Putting Monetization Into Perspective. Or "When It Becomes Serious, You Have To Lie" 
and
Indefensible Conclusions - Why Social Security is Far Worse Off Than Advertised 
and
Demographics, Credit Demand, & Money Creation...Why The Federal Reserve Monetization is Just Getting Warmed-Up 
and the macro global picture
Is Elon Musk Right About Global "Population Collapse"???

Post Script - Context
And for those who stuck around, I'll try and put the above in a wider context.  The chart below details why this is the greatest asset bubble in modern history.  The chart shows the market value of all household assets (stocks, bonds, real estate, etc.) as a percentage of disposable personal income (simply put, the value of all assets held by US citizens versus their total national income that may be invested or saved after all taxes are paid).  As the chart below details, as rates go up, asset valuations go down...and vice versa.  And never have asset valuations been so far beyond underlying incomes to support those valuations as now.

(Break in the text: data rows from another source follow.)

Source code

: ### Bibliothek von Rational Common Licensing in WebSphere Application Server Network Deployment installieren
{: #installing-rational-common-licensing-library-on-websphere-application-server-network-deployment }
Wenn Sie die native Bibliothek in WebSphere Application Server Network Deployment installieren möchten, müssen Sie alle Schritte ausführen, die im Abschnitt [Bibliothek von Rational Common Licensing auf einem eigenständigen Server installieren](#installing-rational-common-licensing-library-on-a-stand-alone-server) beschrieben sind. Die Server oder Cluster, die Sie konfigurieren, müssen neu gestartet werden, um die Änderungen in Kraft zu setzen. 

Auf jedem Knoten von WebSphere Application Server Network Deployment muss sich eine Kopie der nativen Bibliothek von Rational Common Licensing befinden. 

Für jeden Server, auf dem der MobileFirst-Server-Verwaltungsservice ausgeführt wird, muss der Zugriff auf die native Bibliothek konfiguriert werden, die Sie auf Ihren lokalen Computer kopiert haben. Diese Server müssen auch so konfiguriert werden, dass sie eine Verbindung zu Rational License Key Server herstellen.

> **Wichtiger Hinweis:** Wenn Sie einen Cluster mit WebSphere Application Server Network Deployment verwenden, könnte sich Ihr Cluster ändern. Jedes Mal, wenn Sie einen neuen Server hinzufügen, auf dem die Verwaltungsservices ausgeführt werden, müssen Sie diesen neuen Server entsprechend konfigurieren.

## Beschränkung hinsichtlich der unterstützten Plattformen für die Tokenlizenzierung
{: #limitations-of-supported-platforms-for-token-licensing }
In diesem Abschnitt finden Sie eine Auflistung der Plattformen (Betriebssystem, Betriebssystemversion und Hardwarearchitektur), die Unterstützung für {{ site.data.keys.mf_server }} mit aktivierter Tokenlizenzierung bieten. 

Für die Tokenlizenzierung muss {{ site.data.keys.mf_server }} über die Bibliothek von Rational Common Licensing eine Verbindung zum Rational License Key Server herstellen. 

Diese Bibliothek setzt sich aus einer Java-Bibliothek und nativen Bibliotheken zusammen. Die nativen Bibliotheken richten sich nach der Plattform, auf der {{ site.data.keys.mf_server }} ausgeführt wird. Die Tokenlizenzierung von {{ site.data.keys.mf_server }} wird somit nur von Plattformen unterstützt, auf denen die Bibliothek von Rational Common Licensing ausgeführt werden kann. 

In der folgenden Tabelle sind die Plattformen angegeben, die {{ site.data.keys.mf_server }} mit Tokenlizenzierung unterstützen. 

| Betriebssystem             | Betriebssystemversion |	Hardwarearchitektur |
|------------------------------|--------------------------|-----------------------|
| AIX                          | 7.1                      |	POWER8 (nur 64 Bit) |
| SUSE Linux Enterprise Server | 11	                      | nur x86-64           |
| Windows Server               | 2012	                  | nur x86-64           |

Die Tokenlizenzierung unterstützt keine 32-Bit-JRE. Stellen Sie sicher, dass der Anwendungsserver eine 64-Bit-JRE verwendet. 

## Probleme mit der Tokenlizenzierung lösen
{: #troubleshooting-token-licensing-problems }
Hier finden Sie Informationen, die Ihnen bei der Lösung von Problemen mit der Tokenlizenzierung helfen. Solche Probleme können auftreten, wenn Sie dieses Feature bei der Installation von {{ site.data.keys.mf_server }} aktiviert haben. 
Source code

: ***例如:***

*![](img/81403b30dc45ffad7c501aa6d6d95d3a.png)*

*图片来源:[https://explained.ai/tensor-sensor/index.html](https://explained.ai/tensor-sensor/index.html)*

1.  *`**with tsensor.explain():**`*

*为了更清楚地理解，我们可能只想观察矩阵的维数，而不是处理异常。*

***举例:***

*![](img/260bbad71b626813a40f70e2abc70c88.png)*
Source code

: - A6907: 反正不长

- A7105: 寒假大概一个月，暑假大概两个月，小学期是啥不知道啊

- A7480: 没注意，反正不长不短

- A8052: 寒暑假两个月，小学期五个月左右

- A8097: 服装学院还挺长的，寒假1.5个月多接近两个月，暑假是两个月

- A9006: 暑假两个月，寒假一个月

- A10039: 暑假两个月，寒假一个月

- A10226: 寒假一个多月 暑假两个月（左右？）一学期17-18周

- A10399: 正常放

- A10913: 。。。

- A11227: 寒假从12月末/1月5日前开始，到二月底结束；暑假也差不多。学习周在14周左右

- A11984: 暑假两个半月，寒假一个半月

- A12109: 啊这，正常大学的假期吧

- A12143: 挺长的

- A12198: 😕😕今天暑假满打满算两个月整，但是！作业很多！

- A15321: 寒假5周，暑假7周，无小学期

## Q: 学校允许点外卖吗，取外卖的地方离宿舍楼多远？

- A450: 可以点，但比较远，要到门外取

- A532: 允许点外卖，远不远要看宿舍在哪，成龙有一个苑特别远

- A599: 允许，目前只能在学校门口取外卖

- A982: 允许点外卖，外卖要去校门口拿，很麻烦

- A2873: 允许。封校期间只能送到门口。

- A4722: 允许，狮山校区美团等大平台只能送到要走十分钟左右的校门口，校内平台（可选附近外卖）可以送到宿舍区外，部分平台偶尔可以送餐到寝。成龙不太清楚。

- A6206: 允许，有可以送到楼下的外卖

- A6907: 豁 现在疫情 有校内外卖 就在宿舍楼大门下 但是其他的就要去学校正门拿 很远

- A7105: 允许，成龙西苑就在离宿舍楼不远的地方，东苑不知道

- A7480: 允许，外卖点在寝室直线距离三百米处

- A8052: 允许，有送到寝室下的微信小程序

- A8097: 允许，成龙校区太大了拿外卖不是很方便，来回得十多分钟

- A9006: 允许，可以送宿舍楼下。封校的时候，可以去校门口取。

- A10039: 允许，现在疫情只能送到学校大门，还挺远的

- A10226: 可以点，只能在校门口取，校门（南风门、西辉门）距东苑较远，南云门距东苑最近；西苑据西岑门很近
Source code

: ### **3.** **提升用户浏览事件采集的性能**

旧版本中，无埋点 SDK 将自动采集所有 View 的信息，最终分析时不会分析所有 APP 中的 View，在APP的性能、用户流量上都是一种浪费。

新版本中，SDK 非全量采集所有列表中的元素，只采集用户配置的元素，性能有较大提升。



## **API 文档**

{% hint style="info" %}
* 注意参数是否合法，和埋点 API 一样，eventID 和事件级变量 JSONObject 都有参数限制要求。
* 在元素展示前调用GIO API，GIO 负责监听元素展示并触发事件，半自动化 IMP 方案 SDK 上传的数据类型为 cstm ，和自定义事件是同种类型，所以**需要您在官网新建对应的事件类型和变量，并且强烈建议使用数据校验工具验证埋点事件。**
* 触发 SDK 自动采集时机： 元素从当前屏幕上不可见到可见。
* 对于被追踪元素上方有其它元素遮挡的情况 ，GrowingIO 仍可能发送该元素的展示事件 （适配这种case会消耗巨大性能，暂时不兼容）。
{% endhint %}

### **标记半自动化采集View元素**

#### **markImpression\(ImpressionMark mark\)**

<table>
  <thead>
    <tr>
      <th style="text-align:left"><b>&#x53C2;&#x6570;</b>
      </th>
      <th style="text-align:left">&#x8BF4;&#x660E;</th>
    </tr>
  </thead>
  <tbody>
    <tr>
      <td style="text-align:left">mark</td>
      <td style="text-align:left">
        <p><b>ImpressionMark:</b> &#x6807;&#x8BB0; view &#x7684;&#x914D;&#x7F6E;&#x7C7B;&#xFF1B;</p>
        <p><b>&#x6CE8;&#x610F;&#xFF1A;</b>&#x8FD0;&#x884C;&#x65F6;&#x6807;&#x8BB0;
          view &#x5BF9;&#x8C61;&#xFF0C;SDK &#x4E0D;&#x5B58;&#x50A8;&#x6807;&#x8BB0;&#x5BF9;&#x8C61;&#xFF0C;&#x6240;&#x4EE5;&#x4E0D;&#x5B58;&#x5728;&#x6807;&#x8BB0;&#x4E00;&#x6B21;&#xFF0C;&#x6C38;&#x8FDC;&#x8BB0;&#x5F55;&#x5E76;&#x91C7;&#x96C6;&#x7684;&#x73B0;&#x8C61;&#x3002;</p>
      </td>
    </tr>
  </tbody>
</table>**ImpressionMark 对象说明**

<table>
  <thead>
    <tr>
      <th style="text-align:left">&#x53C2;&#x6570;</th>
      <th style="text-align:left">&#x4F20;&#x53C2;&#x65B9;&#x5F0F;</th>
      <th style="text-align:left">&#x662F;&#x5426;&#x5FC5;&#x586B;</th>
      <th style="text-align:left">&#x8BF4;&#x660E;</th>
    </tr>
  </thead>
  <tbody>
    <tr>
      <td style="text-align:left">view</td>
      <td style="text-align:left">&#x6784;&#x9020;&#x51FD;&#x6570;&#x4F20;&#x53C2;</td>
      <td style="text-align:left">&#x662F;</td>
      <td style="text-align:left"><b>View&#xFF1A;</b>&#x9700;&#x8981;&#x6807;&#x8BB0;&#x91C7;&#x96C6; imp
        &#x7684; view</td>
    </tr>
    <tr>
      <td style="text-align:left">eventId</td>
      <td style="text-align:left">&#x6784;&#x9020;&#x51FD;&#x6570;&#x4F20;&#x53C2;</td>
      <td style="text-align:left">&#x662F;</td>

Since 1981, household assets as a percentage of disposable personal income versus federal funds rate with primary sources of debt detailed below.  The breakdown of mortgage debt and surge of federal debt since 2008 are not so hard to see.  Plus the Federal Reserve balance sheet is included as those assets will only be increasing from here on out.Below, debt creation by periods, comparing 1960 through 2000, 2000 through 2008, and 2008 through 2019.  Relatively stable corporate debt growth (shifting from capex to share buybacks and dividends due to decelerating organic demand growth), collapsing mortgage debt growth, and surging federal debt growth.  And collapsing mortgage debt and surging federal debt is only just getting started, because...Mortgage debt won't be rising anytime soon and all debt creation will be up to the federal government.  The chart below shows the annual change in young (working age) versus elderly...a surging population of elderly versus huge deceleration of growth among the working age population.  Just a reminder in our fractional reserve system where money creation resides with the banks, on average elderly earn and spend half as much as working age persons and "destroy money" via deleveraging while working age persons "create money" via undertaking new loans (debt).  The long standing balance of growth among inflationary young overwhelming growth among deflationary elderly is, and will continue to be, broken...as is our economic model of perpetual growth.The current and future situation is one of collapsing credit and collapsing money creation as the growth of deflationary elderly overwhelms inflationary working age growth...and into that entirely predictable situation, steps the Federal government, Federal Reserve, and ludicrous politicians to serve the interests of the few at the expense of the many.